Open jinshin opened 9 months ago
https://github.com/MiSTer-devel/Gameboy_MiSTer/pull/113/files - the pull request from paulb-nl that made this kind of change to the Gameboy core for reference. It might introduce some timing complications as the MegaDrive core is already fairly large (occupies a lot of space on the FPGA) and complex and the resolution/width of the rgb data being blended is larger in this case. Just wanted to give you an example of how to do it in verilog (which is c-like).
The issue is, the changes to the handheld cores have a ghosting effect with the frameblending which is intentional because that is how those LCDs looked. The video you linked has this same ghosting issue when the characters move which isn't very pleasant to the eye personally.
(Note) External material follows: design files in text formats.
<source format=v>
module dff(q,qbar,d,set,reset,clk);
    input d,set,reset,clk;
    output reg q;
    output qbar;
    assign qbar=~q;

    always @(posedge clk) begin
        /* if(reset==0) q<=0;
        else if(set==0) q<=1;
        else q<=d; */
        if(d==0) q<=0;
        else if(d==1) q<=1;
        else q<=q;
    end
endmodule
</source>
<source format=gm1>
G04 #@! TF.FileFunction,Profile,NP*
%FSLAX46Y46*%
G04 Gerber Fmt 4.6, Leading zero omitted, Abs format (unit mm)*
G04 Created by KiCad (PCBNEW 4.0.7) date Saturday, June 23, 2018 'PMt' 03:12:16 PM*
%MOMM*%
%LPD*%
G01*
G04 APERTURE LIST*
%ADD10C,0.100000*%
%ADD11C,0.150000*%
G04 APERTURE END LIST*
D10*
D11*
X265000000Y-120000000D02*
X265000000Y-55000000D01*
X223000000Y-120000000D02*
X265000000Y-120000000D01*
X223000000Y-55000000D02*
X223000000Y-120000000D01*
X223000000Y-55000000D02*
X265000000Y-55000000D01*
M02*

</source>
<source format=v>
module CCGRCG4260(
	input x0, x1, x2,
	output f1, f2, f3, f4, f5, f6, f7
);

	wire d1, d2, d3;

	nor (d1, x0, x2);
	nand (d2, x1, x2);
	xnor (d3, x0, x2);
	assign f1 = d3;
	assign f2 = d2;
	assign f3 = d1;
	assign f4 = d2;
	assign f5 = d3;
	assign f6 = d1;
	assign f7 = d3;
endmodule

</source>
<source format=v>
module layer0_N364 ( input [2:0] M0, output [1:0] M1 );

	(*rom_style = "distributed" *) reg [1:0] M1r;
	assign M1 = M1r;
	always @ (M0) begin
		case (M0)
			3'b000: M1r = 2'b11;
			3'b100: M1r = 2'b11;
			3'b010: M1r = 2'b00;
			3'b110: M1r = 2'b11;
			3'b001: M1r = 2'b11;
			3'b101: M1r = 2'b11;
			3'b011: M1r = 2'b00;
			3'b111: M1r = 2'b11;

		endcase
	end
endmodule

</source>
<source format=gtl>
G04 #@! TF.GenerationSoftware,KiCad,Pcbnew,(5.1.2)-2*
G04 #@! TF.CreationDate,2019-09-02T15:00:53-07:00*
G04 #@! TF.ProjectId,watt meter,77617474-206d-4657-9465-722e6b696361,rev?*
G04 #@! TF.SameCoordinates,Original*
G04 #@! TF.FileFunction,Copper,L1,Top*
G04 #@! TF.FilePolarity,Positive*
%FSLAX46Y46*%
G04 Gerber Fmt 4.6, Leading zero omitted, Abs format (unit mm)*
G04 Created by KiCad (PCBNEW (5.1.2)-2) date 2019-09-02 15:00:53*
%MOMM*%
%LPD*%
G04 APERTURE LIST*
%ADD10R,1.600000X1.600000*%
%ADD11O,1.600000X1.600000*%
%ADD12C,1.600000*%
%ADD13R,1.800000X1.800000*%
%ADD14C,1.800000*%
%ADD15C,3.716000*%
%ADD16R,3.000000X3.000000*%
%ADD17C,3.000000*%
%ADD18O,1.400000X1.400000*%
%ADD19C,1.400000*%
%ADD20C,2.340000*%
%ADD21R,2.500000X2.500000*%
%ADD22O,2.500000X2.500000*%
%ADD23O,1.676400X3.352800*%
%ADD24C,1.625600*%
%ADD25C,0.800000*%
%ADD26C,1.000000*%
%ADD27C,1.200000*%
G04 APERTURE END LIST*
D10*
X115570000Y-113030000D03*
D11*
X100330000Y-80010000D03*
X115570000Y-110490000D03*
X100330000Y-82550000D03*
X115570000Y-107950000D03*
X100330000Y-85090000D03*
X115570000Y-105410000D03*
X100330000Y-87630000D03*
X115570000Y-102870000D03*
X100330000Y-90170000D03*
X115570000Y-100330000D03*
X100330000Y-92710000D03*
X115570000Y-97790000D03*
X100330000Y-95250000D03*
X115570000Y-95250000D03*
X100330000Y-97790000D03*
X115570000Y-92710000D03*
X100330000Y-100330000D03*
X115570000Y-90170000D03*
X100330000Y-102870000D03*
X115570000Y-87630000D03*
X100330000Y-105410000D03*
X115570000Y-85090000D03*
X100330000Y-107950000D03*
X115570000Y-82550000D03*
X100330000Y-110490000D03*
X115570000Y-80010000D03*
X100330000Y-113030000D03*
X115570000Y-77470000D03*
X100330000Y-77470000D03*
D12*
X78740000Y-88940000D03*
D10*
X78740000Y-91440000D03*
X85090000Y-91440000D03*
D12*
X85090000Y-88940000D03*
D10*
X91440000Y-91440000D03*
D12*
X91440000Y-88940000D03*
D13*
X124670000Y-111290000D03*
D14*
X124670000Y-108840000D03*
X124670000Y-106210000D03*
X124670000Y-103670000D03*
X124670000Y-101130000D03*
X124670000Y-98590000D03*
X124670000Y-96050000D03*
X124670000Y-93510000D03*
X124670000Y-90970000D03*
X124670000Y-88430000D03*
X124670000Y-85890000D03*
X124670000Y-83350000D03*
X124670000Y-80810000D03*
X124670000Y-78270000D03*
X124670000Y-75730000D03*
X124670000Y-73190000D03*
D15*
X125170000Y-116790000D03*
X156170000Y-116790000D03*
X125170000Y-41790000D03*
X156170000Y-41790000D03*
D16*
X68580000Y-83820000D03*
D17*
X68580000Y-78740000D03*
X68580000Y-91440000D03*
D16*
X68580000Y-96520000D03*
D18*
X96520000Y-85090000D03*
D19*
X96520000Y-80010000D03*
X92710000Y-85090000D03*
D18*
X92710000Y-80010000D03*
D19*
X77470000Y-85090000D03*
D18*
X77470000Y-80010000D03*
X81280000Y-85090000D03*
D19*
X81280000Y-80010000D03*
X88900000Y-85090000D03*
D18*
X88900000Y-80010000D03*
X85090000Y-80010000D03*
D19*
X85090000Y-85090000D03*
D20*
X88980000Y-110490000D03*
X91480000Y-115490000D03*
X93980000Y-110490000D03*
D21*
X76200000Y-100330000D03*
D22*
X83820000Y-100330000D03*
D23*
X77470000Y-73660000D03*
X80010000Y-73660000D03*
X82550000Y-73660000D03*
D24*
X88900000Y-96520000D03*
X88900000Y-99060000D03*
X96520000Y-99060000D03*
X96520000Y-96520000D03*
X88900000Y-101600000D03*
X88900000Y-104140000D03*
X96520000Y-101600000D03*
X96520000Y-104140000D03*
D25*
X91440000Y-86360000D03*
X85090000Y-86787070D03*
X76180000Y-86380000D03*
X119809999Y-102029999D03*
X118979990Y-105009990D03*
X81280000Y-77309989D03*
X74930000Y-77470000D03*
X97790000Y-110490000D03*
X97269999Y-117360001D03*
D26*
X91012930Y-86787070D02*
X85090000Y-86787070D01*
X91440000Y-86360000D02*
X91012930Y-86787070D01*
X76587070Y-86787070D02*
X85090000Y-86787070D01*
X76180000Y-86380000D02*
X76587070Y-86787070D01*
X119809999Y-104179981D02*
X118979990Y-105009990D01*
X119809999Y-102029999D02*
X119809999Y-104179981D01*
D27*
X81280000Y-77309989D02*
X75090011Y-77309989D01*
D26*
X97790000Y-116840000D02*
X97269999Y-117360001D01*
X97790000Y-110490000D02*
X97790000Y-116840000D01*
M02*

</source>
Doing this without ghosting in hardware is harder since you don't have the privileges that software emulators have.
It wouldn't be as simple to do as the NES extra sprites option either.
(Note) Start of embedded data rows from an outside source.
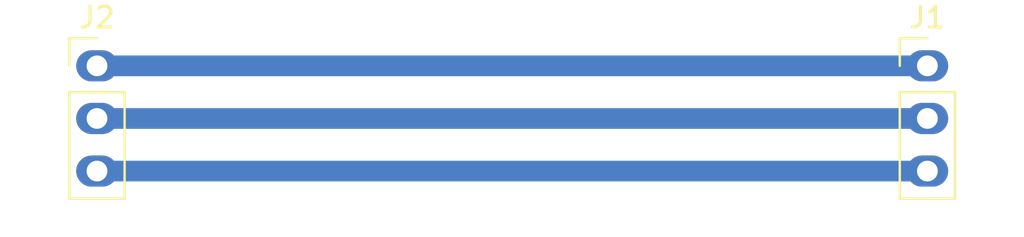
<source format=kicad_pcb>
(kicad_pcb (version 20221018) (generator pcbnew)

  (general
    (thickness 1.6)
  )

  (paper "A4")
  (layers
    (0 "F.Cu" signal)
    (31 "B.Cu" signal)
    (32 "B.Adhes" user "B.Adhesive")
    (33 "F.Adhes" user "F.Adhesive")
    (34 "B.Paste" user)
    (35 "F.Paste" user)
    (36 "B.SilkS" user "B.Silkscreen")
    (37 "F.SilkS" user "F.Silkscreen")
    (38 "B.Mask" user)
    (39 "F.Mask" user)
    (40 "Dwgs.User" user "User.Drawings")
    (41 "Cmts.User" user "User.Comments")
    (42 "Eco1.User" user "User.Eco1")
    (43 "Eco2.User" user "User.Eco2")
    (44 "Edge.Cuts" user)
    (45 "Margin" user)
    (46 "B.CrtYd" user "B.Courtyard")
    (47 "F.CrtYd" user "F.Courtyard")
    (48 "B.Fab" user)
    (49 "F.Fab" user)
    (50 "User.1" user)
    (51 "User.2" user)
    (52 "User.3" user)
    (53 "User.4" user)
    (54 "User.5" user)
    (55 "User.6" user)
    (56 "User.7" user)
    (57 "User.8" user)
    (58 "User.9" user)
  )

  (setup
    (stackup
      (layer "F.SilkS" (type "Top Silk Screen"))
      (layer "F.Paste" (type "Top Solder Paste"))
      (layer "F.Mask" (type "Top Solder Mask") (thickness 0.01))
      (layer "F.Cu" (type "copper") (thickness 0.035))
      (layer "dielectric 1" (type "core") (thickness 1.51) (material "FR4") (epsilon_r 4.5) (loss_tangent 0.02))
      (layer "B.Cu" (type "copper") (thickness 0.035))
      (layer "B.Mask" (type "Bottom Solder Mask") (thickness 0.01))
      (layer "B.Paste" (type "Bottom Solder Paste"))
      (layer "B.SilkS" (type "Bottom Silk Screen"))
      (copper_finish "None")
      (dielectric_constraints no)
    )
    (pad_to_mask_clearance 0)
    (pcbplotparams
      (layerselection 0x00010fc_ffffffff)
      (plot_on_all_layers_selection 0x0000000_00000000)
      (disableapertmacros false)
      (usegerberextensions false)
      (usegerberattributes true)
      (usegerberadvancedattributes true)
      (creategerberjobfile true)
      (dashed_line_dash_ratio 12.000000)
      (dashed_line_gap_ratio 3.000000)
      (svgprecision 4)
      (plotframeref false)
      (viasonmask false)
      (mode 1)
      (useauxorigin false)
      (hpglpennumber 1)
      (hpglpenspeed 20)
      (hpglpendiameter 15.000000)
      (dxfpolygonmode true)
      (dxfimperialunits true)
      (dxfusepcbnewfont true)
      (psnegative false)
      (psa4output false)
      (plotreference true)
      (plotvalue true)
      (plotinvisibletext false)
      (sketchpadsonfab false)
      (subtractmaskfromsilk false)
      (outputformat 1)
      (mirror false)
      (drillshape 0)
      (scaleselection 1)
      (outputdirectory "gerber/")
    )
  )

  (net 0 "")
  (net 1 "Net-(J1-Pin_1)")
  (net 2 "Net-(J1-Pin_3)")
  (net 3 "Net-(J1-Pin_2)")

  (footprint "Connector_PinHeader_2.54mm:PinHeader_1x03_P2.54mm_Vertical" (layer "F.Cu") (at 120 70))

  (footprint "Connector_PinHeader_2.54mm:PinHeader_1x03_P2.54mm_Vertical" (layer "F.Cu") (at 80 70))

  (segment (start 80 70) (end 120 70) (width 1) (layer "B.Cu") (net 1) (tstamp fdecc7f5-ea56-45ea-902d-fe1f56e19eac))
  (segment (start 80 75.08) (end 120 75.08) (width 1) (layer "B.Cu") (net 2) (tstamp f08d7dc7-8014-4775-8c51-ddac49910f68))
  (segment (start 80 72.54) (end 120 72.54) (width 1) (layer "B.Cu") (net 3) (tstamp 163f3d38-a800-435e-a330-3b683db313bc))

)

</source>
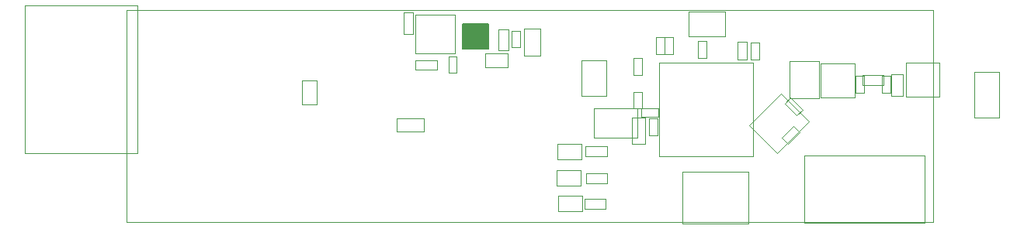
<source format=gbr>
%TF.GenerationSoftware,Altium Limited,Altium Designer,20.0.13 (296)*%
G04 Layer_Color=32768*
%FSLAX45Y45*%
%MOMM*%
%TF.FileFunction,Other,Mechanical_15*%
%TF.Part,Single*%
G01*
G75*
%TA.AperFunction,NonConductor*%
%ADD87C,0.10000*%
%ADD108C,0.15240*%
%ADD192C,0.05000*%
G36*
X6448465Y6188714D02*
D01*
Y5952494D01*
D01*
Y5934714D01*
X6176685D01*
Y5952494D01*
D01*
Y6188714D01*
D01*
Y6206494D01*
X6448465D01*
Y6188714D01*
D02*
G37*
D87*
X11303000Y4041300D02*
Y6358700D01*
X2503000Y4041300D02*
X11303000D01*
X2503000D02*
Y6358700D01*
X11303000D01*
X11375000Y5408000D02*
Y5778000D01*
X11005000Y5408000D02*
X11375000D01*
X11005000D02*
Y5778000D01*
X11375000D01*
X6666245Y5730604D02*
Y5880604D01*
X6416245D02*
X6666245D01*
X6416245Y5730604D02*
Y5880604D01*
Y5730604D02*
X6666245D01*
X9298032Y5096051D02*
X9602088Y4791995D01*
X9948570Y5138477D01*
X9644514Y5442533D02*
X9948570Y5138477D01*
X9298032Y5096051D02*
X9644514Y5442533D01*
X9737300Y5396694D02*
X10062300D01*
Y5796694D01*
X9737300D02*
X10062300D01*
X9737300Y5396694D02*
Y5796694D01*
X1397500Y6408300D02*
X2627500D01*
X1397500Y4791800D02*
Y6408300D01*
Y4791800D02*
X2627500D01*
Y6408300D01*
X10079044Y5773744D02*
X10449044D01*
X10079044Y5403744D02*
Y5773744D01*
Y5403744D02*
X10449044D01*
Y5773744D01*
D108*
X6448465Y5952494D02*
Y6188714D01*
X6176685Y5952494D02*
Y6188714D01*
X6448465D02*
Y6206494D01*
Y5934714D02*
Y5952494D01*
X6176685Y5934714D02*
X6448465D01*
X6176685D02*
Y5952494D01*
Y6188714D02*
Y6206494D01*
X6448465D01*
D192*
X5748500Y5026500D02*
Y5173500D01*
X5451500Y5026500D02*
Y5173500D01*
Y5026500D02*
X5748500D01*
X5451500Y5173500D02*
X5748500D01*
X9288000Y4024000D02*
Y4584000D01*
X8568000D02*
X9288000D01*
X8568000Y4024000D02*
Y4584000D01*
Y4024000D02*
X9288000D01*
X8165000Y4895000D02*
Y5185000D01*
X8015000Y4895000D02*
X8165000D01*
X8015000D02*
Y5185000D01*
X8165000D01*
X10845000Y5416500D02*
X10975000D01*
Y5651500D01*
X10845000D02*
X10975000D01*
X10845000Y5416500D02*
Y5651500D01*
X7499500Y4185000D02*
X7734500D01*
X7499500D02*
Y4295000D01*
X7734500D01*
Y4185000D02*
Y4295000D01*
X6560046Y5918604D02*
X6670045D01*
Y6148604D01*
X6560046D02*
X6670045D01*
X6560046Y5918604D02*
Y6148604D01*
X8314679Y4756243D02*
X9339679D01*
Y5781243D01*
X8314679D02*
X9339679D01*
X8314679Y4756243D02*
Y5781243D01*
X5659500Y5882500D02*
Y6307500D01*
Y5882500D02*
X6084500D01*
Y6307500D01*
X5659500D02*
X6084500D01*
X10529500Y5537000D02*
Y5647000D01*
Y5537000D02*
X10764500D01*
Y5647000D01*
X10529500D02*
X10764500D01*
X7211500Y4325500D02*
X7476500D01*
Y4160500D02*
Y4325500D01*
X7211500Y4160500D02*
X7476500D01*
X7211500D02*
Y4325500D01*
X7472000Y5811500D02*
X7742000D01*
X7472000Y5416500D02*
Y5811500D01*
Y5416500D02*
X7742000D01*
Y5811500D01*
X7602500Y5280000D02*
X8075000D01*
Y4960000D02*
Y5280000D01*
X7602500Y4960000D02*
X8075000D01*
X7602500D02*
Y5280000D01*
X9894000Y4033000D02*
X11214000D01*
X9894000D02*
Y4763000D01*
X11214000D01*
Y4033000D02*
Y4763000D01*
X6842045Y6152104D02*
X7020045D01*
X6842045Y5859104D02*
Y6152104D01*
Y5859104D02*
X7020045D01*
Y6152104D01*
X9170000Y5815500D02*
X9272000D01*
Y6006500D01*
X9170000D02*
X9272000D01*
X9170000Y5815500D02*
Y6006500D01*
X8299000Y4986000D02*
Y5174000D01*
X8201000Y4986000D02*
X8299000D01*
X8201000D02*
Y5174000D01*
X8299000D01*
X6703046Y6132604D02*
X6795045D01*
X6703046Y5950604D02*
Y6132604D01*
Y5950604D02*
X6795045D01*
Y6132604D01*
X11755000Y5680000D02*
X12025000D01*
X11755000Y5180000D02*
Y5680000D01*
Y5180000D02*
X12025000D01*
Y5680000D01*
X8032771Y5647195D02*
X8124770D01*
Y5829195D01*
X8032771D02*
X8124770D01*
X8032771Y5647195D02*
Y5829195D01*
X8036000Y5463000D02*
X8128000D01*
X8036000Y5281000D02*
Y5463000D01*
Y5281000D02*
X8128000D01*
Y5463000D01*
X9653126Y4958180D02*
X9718180Y4893126D01*
X9846874Y5021820D01*
X9781820Y5086873D02*
X9846874Y5021820D01*
X9653126Y4958180D02*
X9781820Y5086873D01*
X9683126Y5331820D02*
X9748180Y5396874D01*
X9683126Y5331820D02*
X9811820Y5203126D01*
X9876874Y5268180D01*
X9748180Y5396874D02*
X9876874Y5268180D01*
X10461000Y5636000D02*
X10553000D01*
X10461000Y5454000D02*
Y5636000D01*
Y5454000D02*
X10553000D01*
Y5636000D01*
X10743000D02*
X10835000D01*
X10743000Y5454000D02*
Y5636000D01*
Y5454000D02*
X10835000D01*
Y5636000D01*
X6017046Y5850604D02*
X6109045D01*
X6017046Y5668604D02*
Y5850604D01*
Y5668604D02*
X6109045D01*
Y5850604D01*
X8737000Y5829000D02*
X8835000D01*
Y6017000D01*
X8737000D02*
X8835000D01*
X8737000Y5829000D02*
Y6017000D01*
X8280000Y5879000D02*
X8372000D01*
Y6061000D01*
X8280000D02*
X8372000D01*
X8280000Y5879000D02*
Y6061000D01*
X8377000Y5879000D02*
X8469000D01*
Y6061000D01*
X8377000D02*
X8469000D01*
X8377000Y5879000D02*
Y6061000D01*
X8306000Y5190000D02*
Y5282000D01*
X8124000D02*
X8306000D01*
X8124000Y5190000D02*
Y5282000D01*
Y5190000D02*
X8306000D01*
X9312000Y5816000D02*
X9410000D01*
Y6004000D01*
X9312000D02*
X9410000D01*
X9312000Y5816000D02*
Y6004000D01*
X8640500Y6337000D02*
X9035500D01*
Y6067000D02*
Y6337000D01*
X8640500Y6067000D02*
X9035500D01*
X8640500D02*
Y6337000D01*
X4582500Y5322500D02*
Y5587500D01*
X4417500Y5322500D02*
X4582500D01*
X4417500D02*
Y5587500D01*
X4582500D01*
X5525046Y6329104D02*
X5635045D01*
X5525046Y6094104D02*
Y6329104D01*
Y6094104D02*
X5635045D01*
Y6329104D01*
X5894545Y5701604D02*
Y5811604D01*
X5659545D02*
X5894545D01*
X5659545Y5701604D02*
Y5811604D01*
Y5701604D02*
X5894545D01*
X7203500Y4889500D02*
X7468500D01*
Y4724500D02*
Y4889500D01*
X7203500Y4724500D02*
X7468500D01*
X7203500D02*
Y4889500D01*
X7198500Y4604500D02*
X7463500D01*
Y4439500D02*
Y4604500D01*
X7198500Y4439500D02*
X7463500D01*
X7198500D02*
Y4604500D01*
X7512500Y4755000D02*
X7747500D01*
X7512500D02*
Y4865000D01*
X7747500D01*
Y4755000D02*
Y4865000D01*
X7515500Y4465000D02*
X7750500D01*
X7515500D02*
Y4575000D01*
X7750500D01*
Y4465000D02*
Y4575000D01*
%TF.MD5,741dcb1b79e5fedb17ed36ff68e5cf74*%
M02*

</source>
The Megadrive core is also written like a netlist so figuring out how to do this would be like modding a decapped chip.
In summary, not easy to do (the right way, without the ghosting of simple interpolation).
I'm unsure how this exact feature could be called - i've seen it's called "flickerblend" in Lynx core. To start - there's a Samurai Shodown game, that shadows implementation (drawing black sprite at 30Hz) possibly expects some big phosphorous afterglow, which is not present on modern display. Long time ago, while working on Genesis Plus, i've added an additional prescaler for this case, which renders frame as interpolation between previous and current picture. Demo: https://www.youtube.com/watch?v=2e2vff28jyU&t=74s Discussion on MisterFPGA forum: https://misterfpga.org/viewtopic.php?t=7714 To be honest, it's the only game i know, that could benefit of that kind of prerender, but i guess it won't take much processing power. But, setting some other afterglow levels, for example 1/4 previous 3/4 current might give some nice cinematic (long exposure film) effect to all games. I would love to do that myself, but so far FPGA programming looks like magic for me.